- Good Quality -
山形県に本拠地を構える、2016年創業という新世代の酒蔵が「Wakaze(ワカゼ/若勢)」。そんなWakazeが2019年にフランスのパリに進出し、ヨーロッパ最大規模となる酒蔵「Kura Grand Paris(クラ・グラン・パリ)」を創立。そしてKura Grand Parisで醸されるWakazeのスタンダード・キュヴェとも言える「ザ・クラシック」の、2021年の夏限定版となるのがこの「にごり酒」。現行製品としては、スピンオフとして数量限定の「ザ・クラシック ニゴリ」がリリースされていますが、今回試飲するのはちょうど1年前に製造された旧版のニゴリになります(飲み頃温度は10度)。

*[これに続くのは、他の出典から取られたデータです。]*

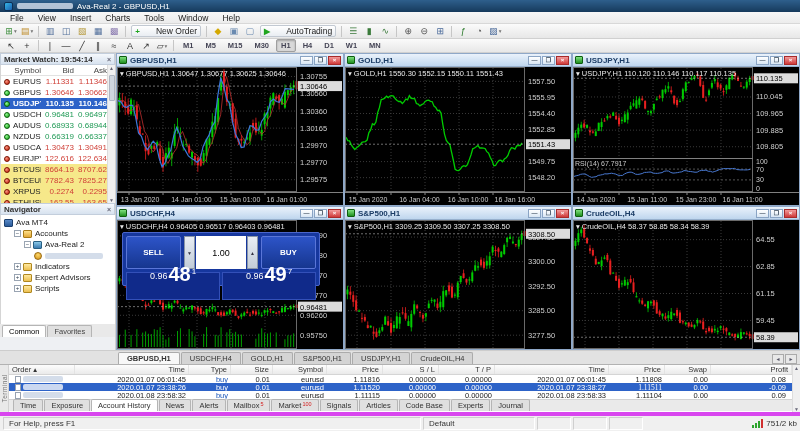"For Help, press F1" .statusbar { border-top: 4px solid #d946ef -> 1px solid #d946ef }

にごり酒と言うこともあり白濁していますが、それでも澱の量が少なめと言うこともあり意外と透明度は高めです。味わいは非常にスッキリ、かつサッパリしていて、通常のザ・クラシックよりもかなり淡麗な印象を受けます。相対的に甘味も抑えられている印象ですが、反面、酸はある程度感じられることもあってか、軽快な爽やかさがより強調されている傾向にあります(まさに春から夏にかけてピッタリな雰囲気)。内包する各要素が穏やかと言うこともあってか、受ける印象は「清酒の風味を生かしたミネラルウォーター」といった感じでもあり、使用されている硬水のニュアンスがより明確に伝わってきます(アルコールも12%と更に控えめ)。
製造から時間が経っていることもあってか、通常のザ・クラシックよりも一段ピークが抜栓日寄りな傾向にありますが、それでもこちらの方がより素直に料理と合わせやすい印象で、終始素直に生き生きとした表情が伝わってきます(推奨通り冷蔵保存されていれば意外と表情の変化は少ない)。とは言え、流石に翌日に持ち越すとフレッシュさはほぼ感じられなくなり、甘味、苦味、酸味がやや立ち気味になりますが、それでも全体像が崩れることはなかったので、受ける印象は概ねポジティブな傾向にあります(日常飲みなら通常版よりもニゴリの方がお勧めしやすい印象)。